**DOCUMENT TEXT:**
● ● ● ● ● ● ●

When I was testing, I found that rules with packet keywords like dsize would perform mpm on every packet(MPMB_TCP_PKT_TC), which would cause serious packet loss. Why doesn’t Suricata default to not matching such rules, for example, through detect.yaml? If so, where is it?
I would like to ask, when conducting certain stress tests, should such rules not exist?
E: alert tcp any any → any any (msg:“test”; dsize:25; content:“xxx”;sid:1111;)
Or let me ask it another way, why does dsize need to be reversed after MPM hits? If the current packet length is obviously not within the dsize range, why run MPM? Why not group the rules containing dsize again, just like port.
Sorry to bother you again. Is the example I wrote above a rule with low performance? I still stubbornly believe that it will perform mpm on every packet, so the performance of such a rule is very low. Am I right?
I analyzed the code and found that when ‘mpm’ is changed to ‘auto’, it only works on rules without ‘content’. So my problem is still not solved. If there is ‘content+dsize’ in the rule, pattern matching will still be performed, and dsize prefilter will not be performed. Sir, do I understand correctly?
That is my current understanding as well. As Victor suggested it is odd and can be implementation imperfection. I would need to investigate the code more seriously but my current assumption is that Suricata either classifies the rule as IP-only and thus uses pkt feature prefilters or it is a full rule and thus uses MPM matching.

● ● ● ● ● ● ●

**TASK DESCRIPTION:** In the forum thread, what was found about changing 'mpm' to 'auto' for a rule that has both 'content' and dsize?

**RECORDS:**
● ● ● ● ● ● ●

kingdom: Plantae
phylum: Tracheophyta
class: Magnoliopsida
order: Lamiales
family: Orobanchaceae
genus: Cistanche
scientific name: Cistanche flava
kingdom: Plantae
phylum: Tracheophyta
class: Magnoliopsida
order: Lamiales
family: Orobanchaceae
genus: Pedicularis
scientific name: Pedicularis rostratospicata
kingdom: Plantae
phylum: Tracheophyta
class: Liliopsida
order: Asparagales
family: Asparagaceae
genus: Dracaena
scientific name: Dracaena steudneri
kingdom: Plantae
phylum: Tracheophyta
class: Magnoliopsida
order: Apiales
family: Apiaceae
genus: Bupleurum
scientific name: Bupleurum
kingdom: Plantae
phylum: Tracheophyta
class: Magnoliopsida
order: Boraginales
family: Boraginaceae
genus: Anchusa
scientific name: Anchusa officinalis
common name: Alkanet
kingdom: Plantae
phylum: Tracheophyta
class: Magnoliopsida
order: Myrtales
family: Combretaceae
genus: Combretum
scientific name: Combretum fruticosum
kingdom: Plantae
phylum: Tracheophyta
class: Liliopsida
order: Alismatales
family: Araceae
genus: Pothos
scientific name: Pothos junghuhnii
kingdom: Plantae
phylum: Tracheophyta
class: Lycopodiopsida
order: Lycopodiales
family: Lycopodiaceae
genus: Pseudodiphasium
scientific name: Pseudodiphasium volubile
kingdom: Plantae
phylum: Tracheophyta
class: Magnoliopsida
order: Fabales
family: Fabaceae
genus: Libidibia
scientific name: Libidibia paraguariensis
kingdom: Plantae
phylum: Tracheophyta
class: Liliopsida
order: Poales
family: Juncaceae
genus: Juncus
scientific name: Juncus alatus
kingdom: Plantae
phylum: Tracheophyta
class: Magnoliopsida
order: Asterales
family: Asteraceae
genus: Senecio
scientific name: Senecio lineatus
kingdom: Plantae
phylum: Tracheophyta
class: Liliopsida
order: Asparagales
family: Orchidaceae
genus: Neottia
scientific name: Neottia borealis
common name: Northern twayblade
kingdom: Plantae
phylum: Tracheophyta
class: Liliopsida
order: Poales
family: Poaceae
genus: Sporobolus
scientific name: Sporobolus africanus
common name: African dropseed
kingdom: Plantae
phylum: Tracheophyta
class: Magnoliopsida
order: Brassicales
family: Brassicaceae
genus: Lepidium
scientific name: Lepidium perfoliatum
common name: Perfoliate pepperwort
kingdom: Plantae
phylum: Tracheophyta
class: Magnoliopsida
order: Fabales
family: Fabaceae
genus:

● ● ● ● ● ● ●

**OUTPUT FOR THIS EXERCISE:** Pattern matching is still performed, and the dsize prefilter is not.